Exercise =
Answer these questions from the childhood essay below, one line each.
(a) Which state does the writer say still has the most influence as a geographic factor?
(b) To where can the mother's family trace its roots?
(c) How many grandchildren are there, and what is the writer's place among them?

I was born in and spent considerable parts of my childhood in a small city in central Louisiana. The rest was spent in Los Angeles, California. I could turn this into a compare-and-contrast essay, but that’s not necessary. Spending some of my childhood in California is a factor in the man I turned out to be. It did affect my worldview, but as far as geography being a factor, Louisiana still has the most influence.
My mother’s family is Acadian (Cajun) and are able to trace our roots 500 years to a French town on the Norman-Breton border. My mother’s family is also a large one, both as endomorphs and in number. My mother is one of 11, and I’m the oldest of 30 grandchildren. I have great memories of Granny cooking holiday meals for three days, everything from scratch. When the big day came, there would be so many people in her little house that the family would be reduced to eating on the porch and swing sets because there was no more seating.

Dataset excerpt =
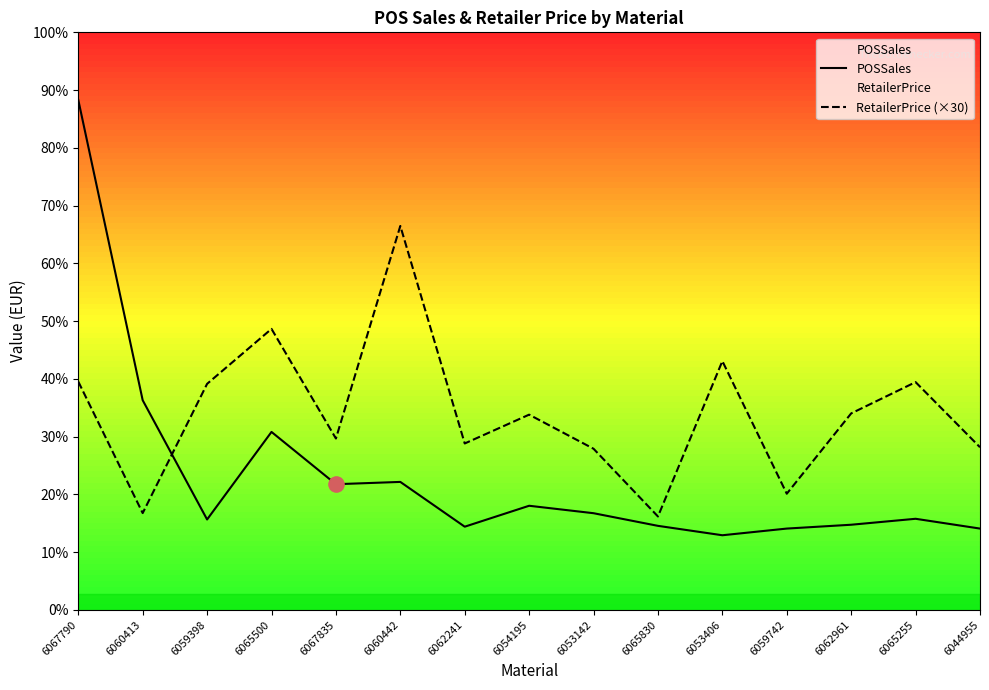

Which series contains the lowest Y value?

POSSales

Output for this task =
(a) Louisiana.
(b) A French town on the Norman-Breton border, 500 years back.
(c) Thirty; the writer is the oldest.